(Work required): Return the entries that follow exactly, with no images.

(Excerpted data):
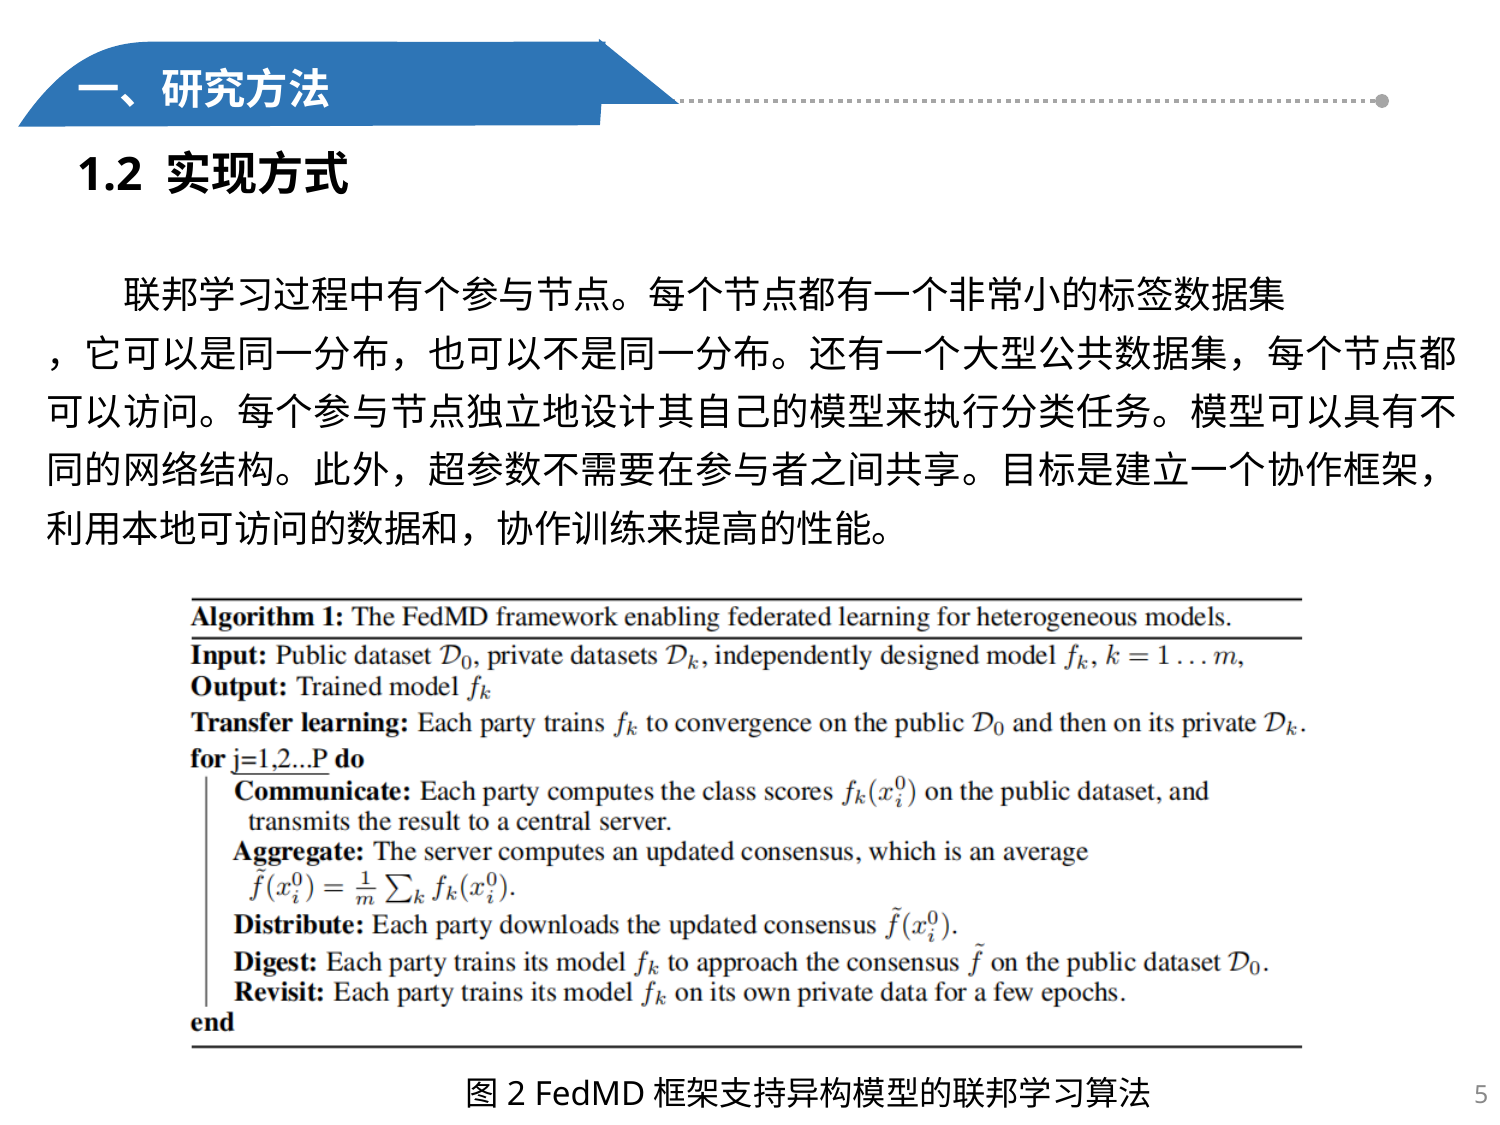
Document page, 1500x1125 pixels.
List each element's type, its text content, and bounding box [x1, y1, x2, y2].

text_box [529, 473, 1452, 598]
text_box 一、研究方法 [62, 54, 634, 121]
picture [175, 581, 1325, 1067]
slide_number 5 [1459, 1065, 1496, 1125]
text_box 图2 FedMD框架支持异构模型的联邦学习算法 [450, 1067, 1168, 1120]
text_box 1.2 实现方式 [62, 137, 809, 208]
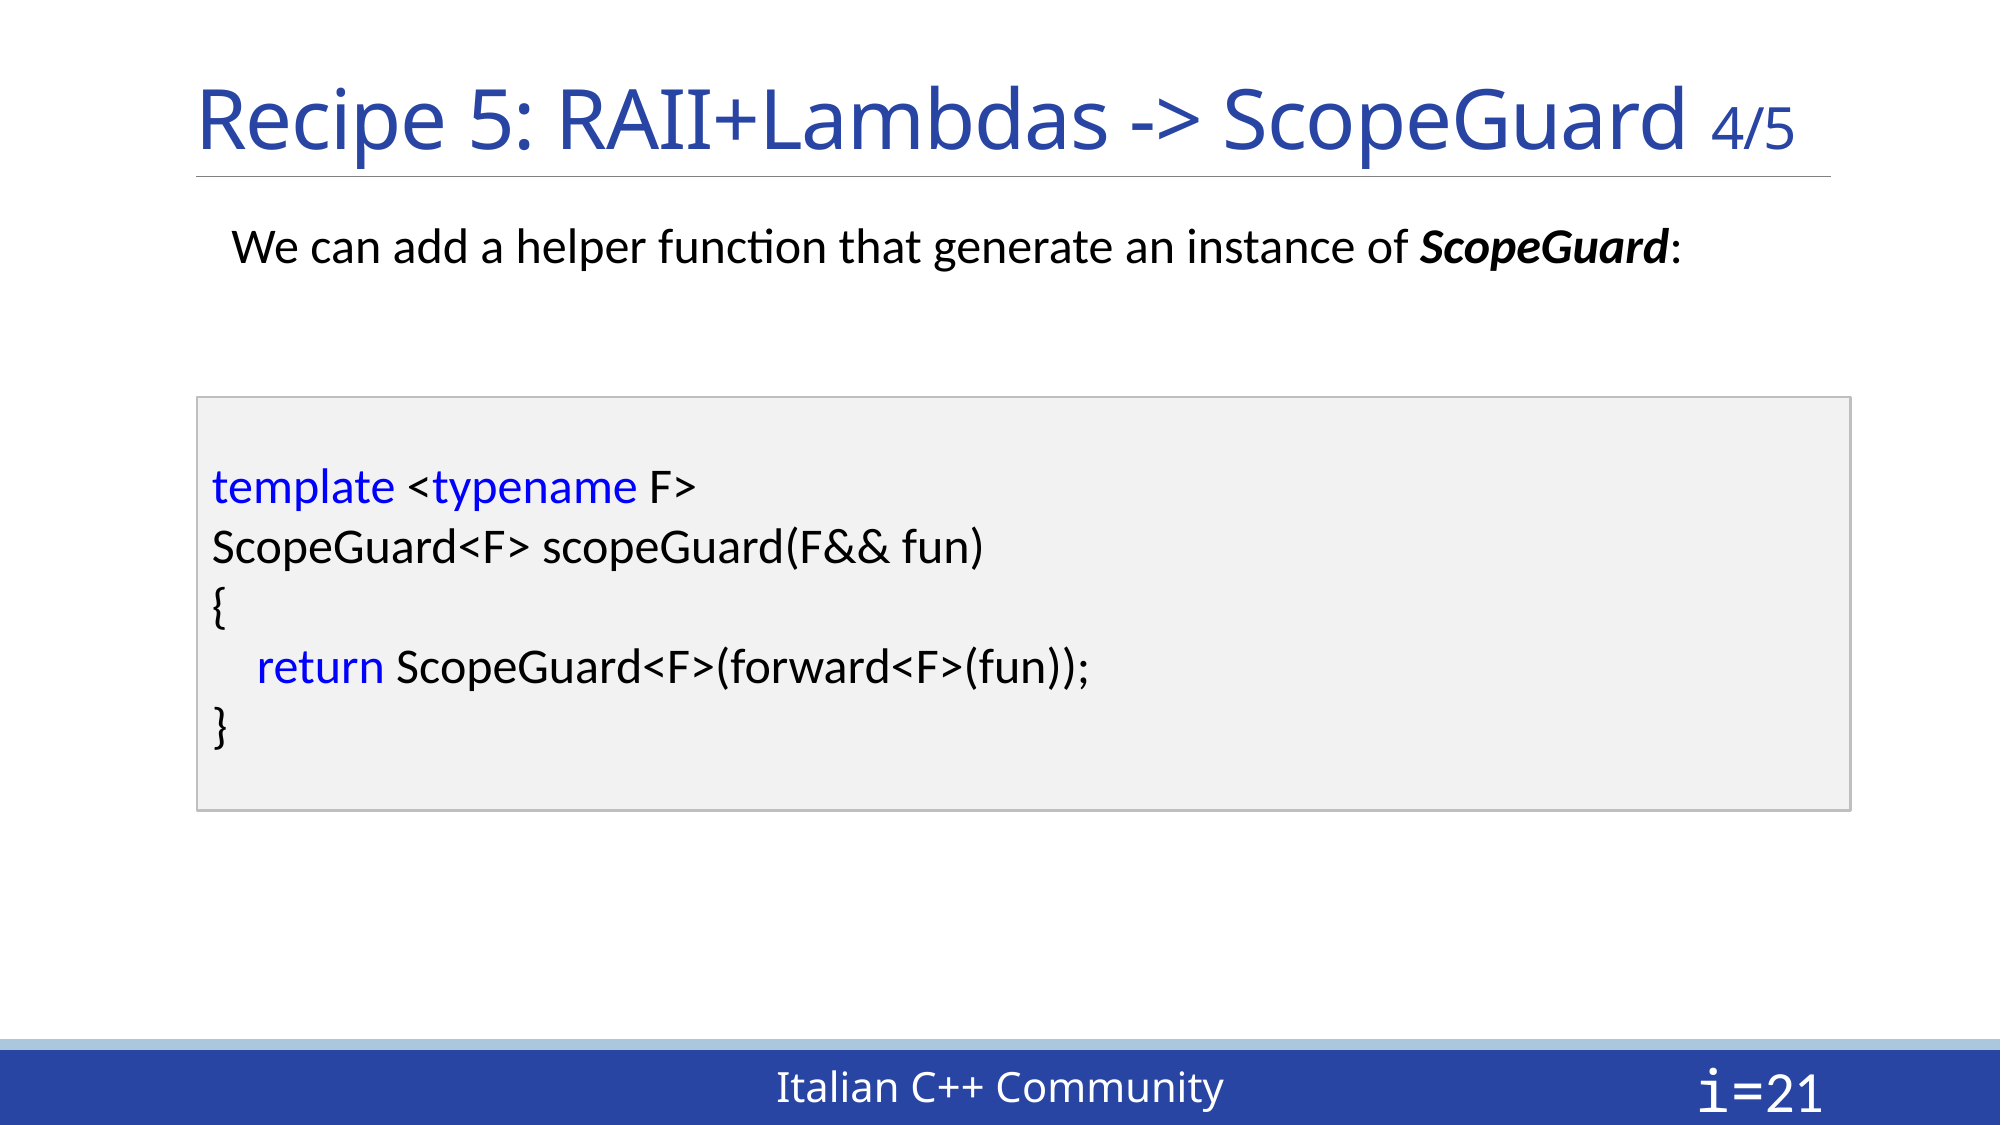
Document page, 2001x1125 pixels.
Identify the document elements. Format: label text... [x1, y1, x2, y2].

text_box We can add a helper function that generate an instance of ScopeGuard: [216, 206, 1698, 282]
title Recipe 5: RAII+Lambdas -> ScopeGuard 4/5 [180, 2, 1830, 175]
slide_number i=21 [1624, 1059, 1840, 1120]
text_box template <typename F> ScopeGuard<F> scopeGuard(F&& fun) { return ScopeGuard<F>(forward<F>(fun)); } [196, 396, 1852, 812]
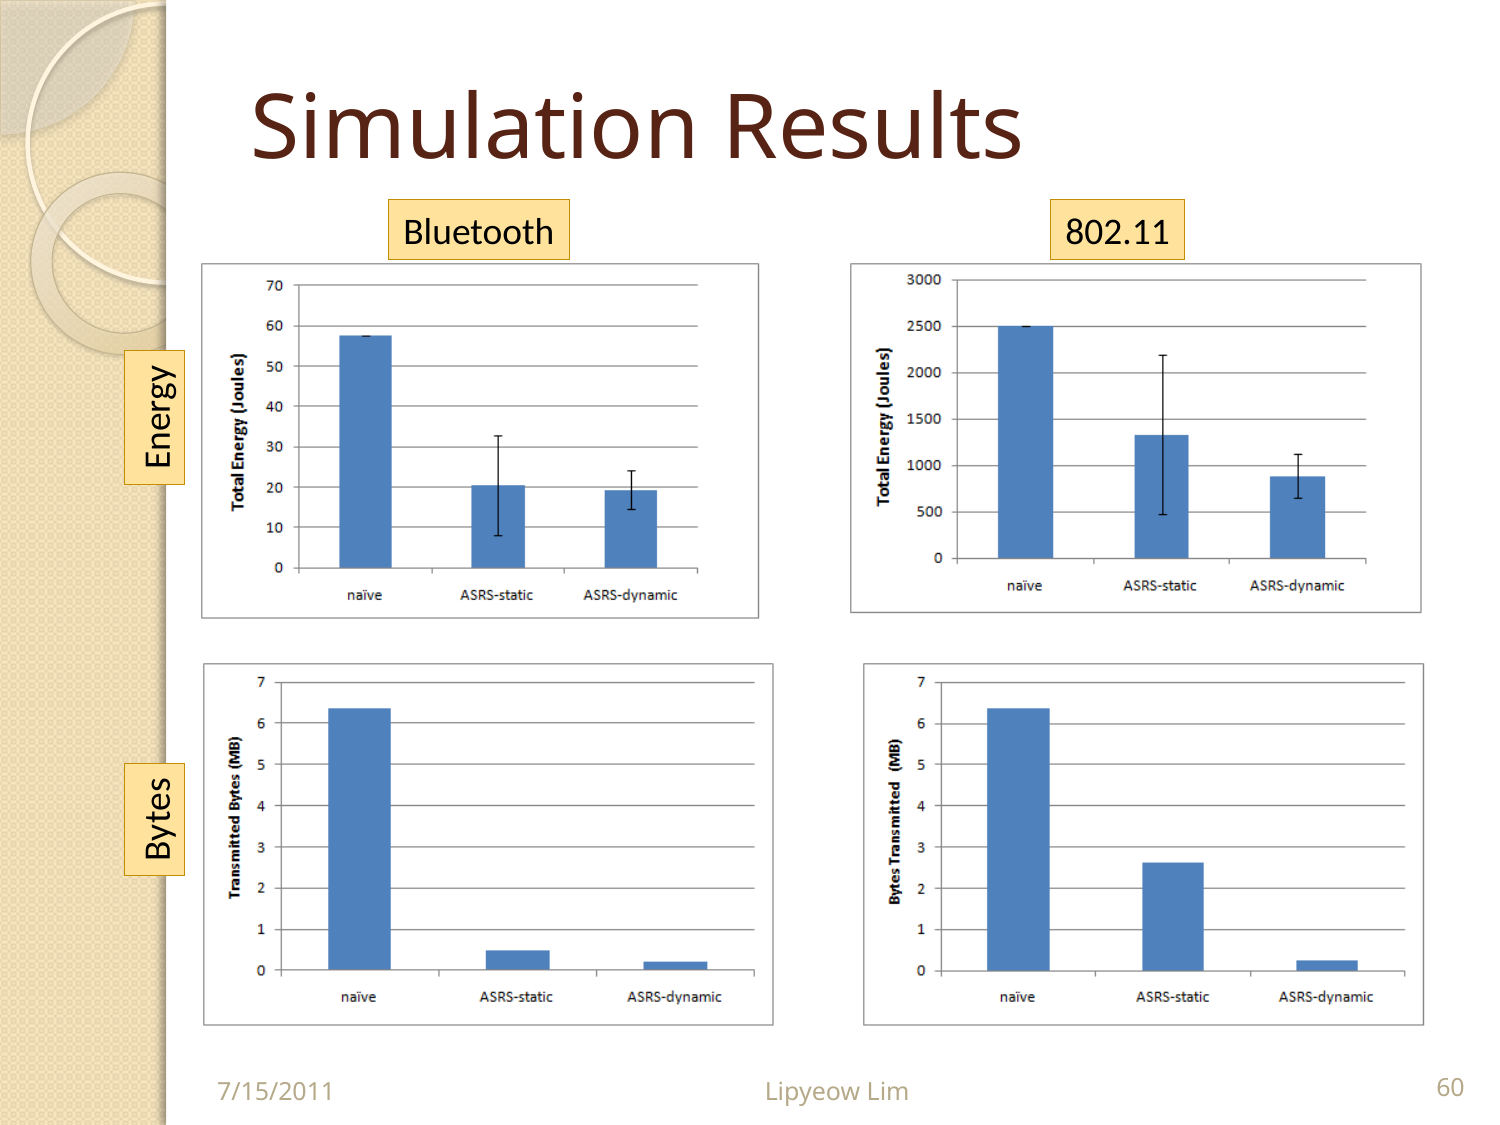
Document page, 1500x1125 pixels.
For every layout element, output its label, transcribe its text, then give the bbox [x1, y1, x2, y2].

text_box Bytes [124, 763, 185, 876]
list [199, 262, 764, 626]
text_box Energy [124, 350, 185, 485]
text_box Bluetooth [388, 199, 570, 259]
footer Lipyeow Lim [750, 1034, 1225, 1113]
text_box 802.11 [1050, 199, 1185, 259]
title Simulation Results [235, 45, 1466, 200]
slide_number 60 [1413, 1034, 1488, 1113]
picture [862, 662, 1428, 1027]
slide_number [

(Answer space):
Document page, 1500x1125 pixels.
List each element's type, its text content, and bounding box [x1, y1, x2, y2].

text_box [529, 473, 1452, 598]
text_box 一、研究方法 [62, 54, 634, 121]
picture [175, 581, 1325, 1067]
slide_number 5 [1459, 1065, 1496, 1125]
text_box 图2 FedMD框架支持异构模型的联邦学习算法 [450, 1067, 1168, 1120]
text_box 1.2 实现方式 [62, 137, 809, 208]
Document page, 2001x1125 pixels.
Identify the document elements. Format: label text... [x1, y1, x2, y2].

text_box We can add a helper function that generate an instance of ScopeGuard: [216, 206, 1698, 282]
title Recipe 5: RAII+Lambdas -> ScopeGuard 4/5 [180, 2, 1830, 175]
slide_number i=21 [1624, 1059, 1840, 1120]
text_box template <typename F> ScopeGuard<F> scopeGuard(F&& fun) { return ScopeGuard<F>(forward<F>(fun)); } [196, 396, 1852, 812]
Document page, 1500x1125 pixels.
For every layout element, output its label, transcribe its text, then give the bbox [x1, y1, x2, y2].

text_box Bytes [124, 763, 185, 876]
list [199, 262, 764, 626]
text_box Energy [124, 350, 185, 485]
text_box Bluetooth [388, 199, 570, 259]
footer Lipyeow Lim [750, 1034, 1225, 1113]
text_box 802.11 [1050, 199, 1185, 259]
title Simulation Results [235, 45, 1466, 200]
slide_number 60 [1413, 1034, 1488, 1113]
picture [862, 662, 1428, 1027]
slide_number [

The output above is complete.